*THE TASK*.
Only certain lines below are wanted: those starting at the line containing "50: (1002, 868)" and ending at the line containing "65: (1027, 866)", both included, each retyped exactly.

- - - - -

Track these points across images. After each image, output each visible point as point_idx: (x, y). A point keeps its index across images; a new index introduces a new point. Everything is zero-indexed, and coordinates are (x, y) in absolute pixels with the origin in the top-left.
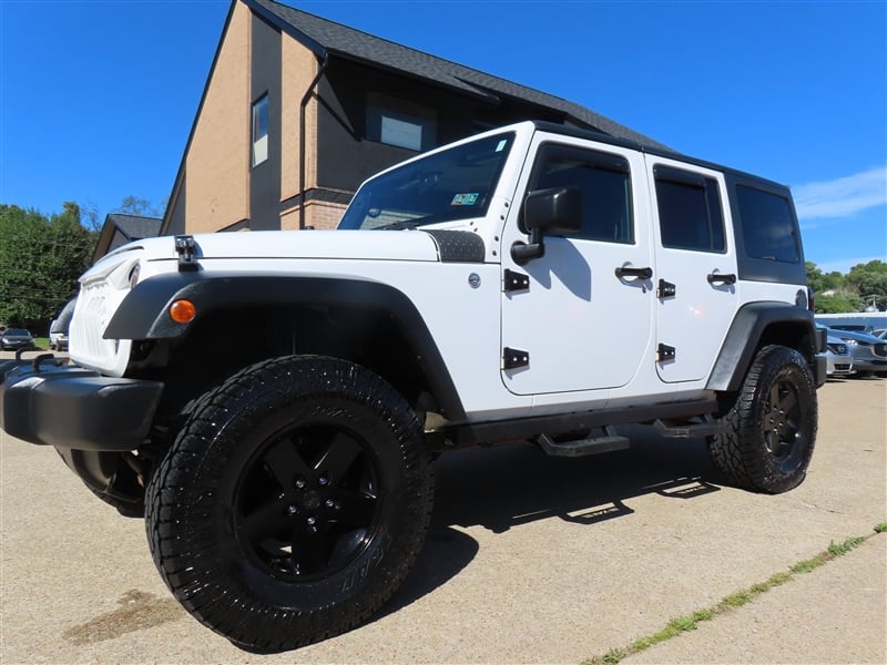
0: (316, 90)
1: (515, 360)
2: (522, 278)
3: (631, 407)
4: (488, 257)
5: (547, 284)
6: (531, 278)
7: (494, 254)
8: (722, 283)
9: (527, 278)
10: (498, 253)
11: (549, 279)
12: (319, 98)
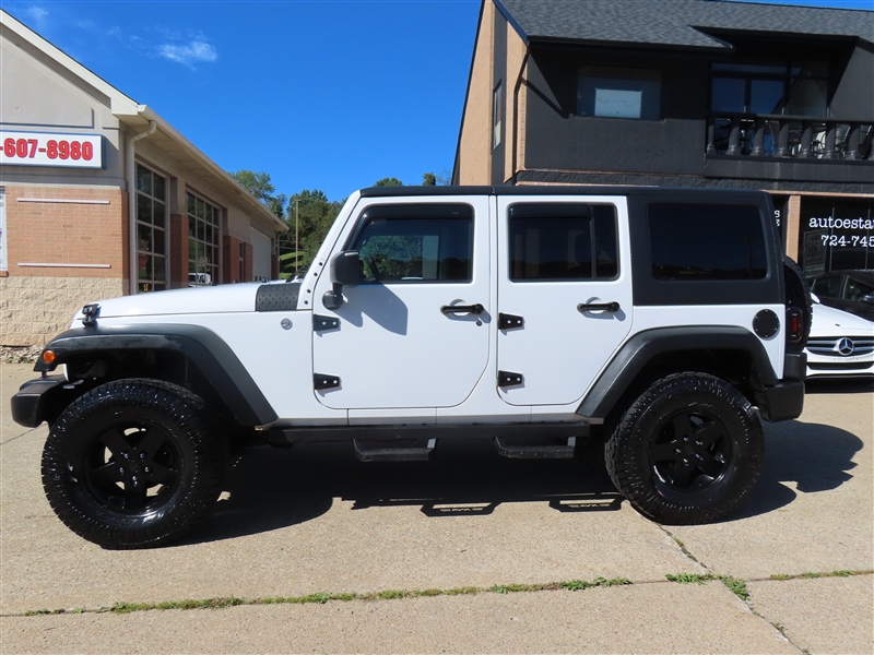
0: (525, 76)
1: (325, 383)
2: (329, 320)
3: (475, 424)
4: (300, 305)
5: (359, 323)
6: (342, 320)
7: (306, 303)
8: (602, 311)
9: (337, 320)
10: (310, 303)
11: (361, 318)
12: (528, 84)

- - - - -

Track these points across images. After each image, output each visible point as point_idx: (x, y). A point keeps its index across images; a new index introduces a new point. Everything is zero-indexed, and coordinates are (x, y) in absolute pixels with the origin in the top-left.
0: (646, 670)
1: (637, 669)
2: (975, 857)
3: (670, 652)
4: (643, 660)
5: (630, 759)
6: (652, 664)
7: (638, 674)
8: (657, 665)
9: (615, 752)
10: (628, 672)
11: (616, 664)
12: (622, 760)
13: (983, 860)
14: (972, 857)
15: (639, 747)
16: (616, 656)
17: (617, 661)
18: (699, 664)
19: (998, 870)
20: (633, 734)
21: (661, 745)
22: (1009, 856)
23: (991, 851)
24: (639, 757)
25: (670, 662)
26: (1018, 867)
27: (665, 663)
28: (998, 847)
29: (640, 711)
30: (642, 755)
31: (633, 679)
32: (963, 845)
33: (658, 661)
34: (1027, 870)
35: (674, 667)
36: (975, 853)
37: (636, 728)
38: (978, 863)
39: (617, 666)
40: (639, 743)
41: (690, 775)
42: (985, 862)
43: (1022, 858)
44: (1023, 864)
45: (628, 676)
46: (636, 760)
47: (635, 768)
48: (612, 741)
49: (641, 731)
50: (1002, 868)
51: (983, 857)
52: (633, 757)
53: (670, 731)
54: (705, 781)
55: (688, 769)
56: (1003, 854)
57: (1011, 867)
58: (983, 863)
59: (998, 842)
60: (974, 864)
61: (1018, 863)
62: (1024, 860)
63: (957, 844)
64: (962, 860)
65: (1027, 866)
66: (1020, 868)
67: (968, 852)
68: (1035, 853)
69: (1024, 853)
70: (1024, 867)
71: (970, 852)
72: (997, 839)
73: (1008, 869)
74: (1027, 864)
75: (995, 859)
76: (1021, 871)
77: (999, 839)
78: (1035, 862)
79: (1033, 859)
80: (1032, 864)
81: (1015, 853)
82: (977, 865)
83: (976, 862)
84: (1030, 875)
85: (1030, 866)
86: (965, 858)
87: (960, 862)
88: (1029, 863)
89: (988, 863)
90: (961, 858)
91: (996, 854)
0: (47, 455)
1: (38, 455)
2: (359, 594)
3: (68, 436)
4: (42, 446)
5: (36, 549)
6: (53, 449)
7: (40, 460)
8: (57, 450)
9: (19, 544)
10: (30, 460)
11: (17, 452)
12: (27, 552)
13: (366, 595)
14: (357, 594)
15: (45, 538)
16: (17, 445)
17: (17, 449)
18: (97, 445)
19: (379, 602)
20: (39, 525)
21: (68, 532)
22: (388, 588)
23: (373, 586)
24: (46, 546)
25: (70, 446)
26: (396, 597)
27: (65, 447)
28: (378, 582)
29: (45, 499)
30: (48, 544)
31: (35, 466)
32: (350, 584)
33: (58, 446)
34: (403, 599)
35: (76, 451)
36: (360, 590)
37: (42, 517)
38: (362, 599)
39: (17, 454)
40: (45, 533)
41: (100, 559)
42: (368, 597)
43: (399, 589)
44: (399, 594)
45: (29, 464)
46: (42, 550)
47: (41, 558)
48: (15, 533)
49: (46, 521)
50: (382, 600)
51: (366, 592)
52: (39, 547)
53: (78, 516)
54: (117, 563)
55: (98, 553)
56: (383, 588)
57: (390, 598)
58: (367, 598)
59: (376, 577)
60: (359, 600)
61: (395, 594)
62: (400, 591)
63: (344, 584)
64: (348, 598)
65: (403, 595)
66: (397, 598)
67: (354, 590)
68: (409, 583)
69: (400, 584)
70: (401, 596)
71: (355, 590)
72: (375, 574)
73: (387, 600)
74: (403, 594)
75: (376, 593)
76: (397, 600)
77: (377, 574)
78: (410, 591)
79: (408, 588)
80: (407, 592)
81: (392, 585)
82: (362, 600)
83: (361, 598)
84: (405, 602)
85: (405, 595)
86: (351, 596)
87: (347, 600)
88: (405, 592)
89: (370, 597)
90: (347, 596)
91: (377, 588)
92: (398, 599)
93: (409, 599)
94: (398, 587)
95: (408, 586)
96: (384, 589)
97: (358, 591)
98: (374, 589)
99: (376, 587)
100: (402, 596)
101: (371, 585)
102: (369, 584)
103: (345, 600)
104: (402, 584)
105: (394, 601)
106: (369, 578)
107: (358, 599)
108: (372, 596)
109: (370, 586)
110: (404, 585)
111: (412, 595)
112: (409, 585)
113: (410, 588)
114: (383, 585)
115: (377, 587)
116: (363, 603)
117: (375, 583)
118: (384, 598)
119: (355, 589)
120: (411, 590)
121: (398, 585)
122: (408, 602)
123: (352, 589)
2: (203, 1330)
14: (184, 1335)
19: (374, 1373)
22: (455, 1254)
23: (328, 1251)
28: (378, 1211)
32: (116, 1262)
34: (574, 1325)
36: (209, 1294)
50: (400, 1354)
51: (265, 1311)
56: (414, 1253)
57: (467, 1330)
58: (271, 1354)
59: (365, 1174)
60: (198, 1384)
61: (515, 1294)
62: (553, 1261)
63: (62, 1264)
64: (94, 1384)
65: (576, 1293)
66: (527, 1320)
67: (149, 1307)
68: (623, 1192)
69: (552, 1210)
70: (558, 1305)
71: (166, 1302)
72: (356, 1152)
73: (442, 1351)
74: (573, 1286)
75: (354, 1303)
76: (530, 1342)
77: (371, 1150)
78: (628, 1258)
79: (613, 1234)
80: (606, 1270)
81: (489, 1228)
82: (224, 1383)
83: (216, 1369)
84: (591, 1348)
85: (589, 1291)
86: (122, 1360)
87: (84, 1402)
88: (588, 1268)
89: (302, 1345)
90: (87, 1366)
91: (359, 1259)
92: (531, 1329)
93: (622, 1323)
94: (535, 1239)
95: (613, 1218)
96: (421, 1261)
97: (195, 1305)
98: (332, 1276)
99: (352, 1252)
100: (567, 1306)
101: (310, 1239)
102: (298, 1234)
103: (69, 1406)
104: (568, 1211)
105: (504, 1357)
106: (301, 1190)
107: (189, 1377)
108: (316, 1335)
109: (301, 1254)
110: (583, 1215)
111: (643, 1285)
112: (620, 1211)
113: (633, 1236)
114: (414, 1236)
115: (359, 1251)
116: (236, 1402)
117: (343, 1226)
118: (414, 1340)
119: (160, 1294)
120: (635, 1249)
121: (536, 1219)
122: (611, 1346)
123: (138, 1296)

- - - - -

*COMPLETED EXERCISE*.
50: (1002, 868)
51: (983, 857)
52: (633, 757)
53: (670, 731)
54: (705, 781)
55: (688, 769)
56: (1003, 854)
57: (1011, 867)
58: (983, 863)
59: (998, 842)
60: (974, 864)
61: (1018, 863)
62: (1024, 860)
63: (957, 844)
64: (962, 860)
65: (1027, 866)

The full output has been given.